Conocí a un joven mecánico a quien le encantaba escribir. Sus relatos me parecieron buenísimos en el fondo, tanto por la originalidad de las ideas como por la chispa que imprimía a sus textos; pero las faltas de ortografía eran manifiestas y, no menos, la interpretación que hacía del significado de bastantes palabras.
“Deberías consultar el diccionario muy a menudo, además de leer hasta hartarte”, le dije en cierta ocasión, respondiéndome el conocido, con algo de sorna, que mi deber era "aclararme" antes de aconsejar. “Porque, ¿qué tiene que ver la gramática con buscar el significado de las palabras?”, concluyó.

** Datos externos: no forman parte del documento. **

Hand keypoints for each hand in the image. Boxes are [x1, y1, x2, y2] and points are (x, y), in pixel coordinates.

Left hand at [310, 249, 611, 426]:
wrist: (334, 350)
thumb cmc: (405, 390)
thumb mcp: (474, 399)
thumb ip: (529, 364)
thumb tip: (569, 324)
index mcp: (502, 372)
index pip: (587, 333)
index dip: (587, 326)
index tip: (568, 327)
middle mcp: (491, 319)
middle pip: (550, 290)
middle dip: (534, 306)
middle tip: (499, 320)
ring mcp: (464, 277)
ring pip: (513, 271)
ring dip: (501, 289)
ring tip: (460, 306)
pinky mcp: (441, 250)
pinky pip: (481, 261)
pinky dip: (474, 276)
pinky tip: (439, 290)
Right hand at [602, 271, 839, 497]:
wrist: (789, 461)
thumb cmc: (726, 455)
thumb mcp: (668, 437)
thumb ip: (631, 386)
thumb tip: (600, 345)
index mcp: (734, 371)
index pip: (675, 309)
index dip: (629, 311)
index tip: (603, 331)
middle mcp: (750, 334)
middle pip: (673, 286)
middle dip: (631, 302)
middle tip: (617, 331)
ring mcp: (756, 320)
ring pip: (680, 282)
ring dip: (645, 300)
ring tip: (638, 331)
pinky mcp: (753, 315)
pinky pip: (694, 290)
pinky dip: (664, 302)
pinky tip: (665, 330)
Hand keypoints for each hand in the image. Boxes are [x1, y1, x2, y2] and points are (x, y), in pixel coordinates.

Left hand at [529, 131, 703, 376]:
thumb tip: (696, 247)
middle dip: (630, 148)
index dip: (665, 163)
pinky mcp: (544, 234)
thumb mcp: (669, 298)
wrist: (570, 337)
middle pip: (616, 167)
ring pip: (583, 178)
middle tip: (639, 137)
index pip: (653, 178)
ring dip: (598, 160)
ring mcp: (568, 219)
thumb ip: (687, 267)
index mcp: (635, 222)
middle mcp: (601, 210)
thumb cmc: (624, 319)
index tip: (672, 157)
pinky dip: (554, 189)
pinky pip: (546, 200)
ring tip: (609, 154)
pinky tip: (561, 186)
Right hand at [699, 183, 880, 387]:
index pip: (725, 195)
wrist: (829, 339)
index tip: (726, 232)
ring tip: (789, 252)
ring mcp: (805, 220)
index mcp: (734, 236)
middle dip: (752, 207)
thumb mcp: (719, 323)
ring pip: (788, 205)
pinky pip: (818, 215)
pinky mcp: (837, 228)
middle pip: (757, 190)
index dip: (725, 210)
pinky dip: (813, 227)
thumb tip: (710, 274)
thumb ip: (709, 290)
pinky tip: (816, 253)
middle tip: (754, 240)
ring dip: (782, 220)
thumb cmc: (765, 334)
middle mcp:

Cuando se hace caso omiso del significado del vocablo y quien escribe tiene talento literario merece, en mi criterio, una bofetada a su enfermiza dignidad. No hay derecho a malgastar la propia inteligencia por despreocupación o vagancia, que es lo que sucede en no pocos casos, mientras en otros supuestos (escuelas de baile de salón, gimnasia rítmica y actividades deportivas en general) se esquematiza y estudia a fondo el comportamiento de cada ejercicio, amén de profundizar en el conocimiento, paso a paso, hasta situarse en el origen de cada disciplina. ¿La literatura no merece idéntica dedicación? ¿Debemos soportar, en poesía y en prosa, los arrebatos enamoradizos, después publicados con notables esfuerzos económicos, cuyos libros no respetan los principios indispensables de un trabajo al menos aceptable?
Aunque parezca que pretendo desorbitar el porqué del fenómeno literario, tan en boga en estos momentos en nuestro país, no es esa mi intención. Nadie crea que intento valerme de la hipérbole, porque no exagero al manifestarme de esta manera. Simplemente, me siento indignado ante ciertos posicionamientos irresponsables al despreciar descaradamente el idioma cervantino.
No podemos aspirar a mantener in aeternum el espíritu literario que animó a los artífices de nuestro Siglo de Oro, pero sí al menos a respetar la memoria de quienes dieron esplendor al idioma que hoy maltratamos.
Inevitablemente, hay épocas en que el talento artístico queda convertido casi exclusivamente en interés comercial. Son etapas tristes de la historia literaria. Depende en buena medida de la lectura comprometida la superación, cuanto antes mejor, de una época tendente a convertir en dinero aquello que los siglos, la pulcritud y el arte honesto nos legaron para bien de la literatura. De lo contrario, con el apoyo incondicional a un consumo hecho a la medida de quienes sólo aspiran a enriquecerse, invertiremos la dirección marcada por las mentes ilustres.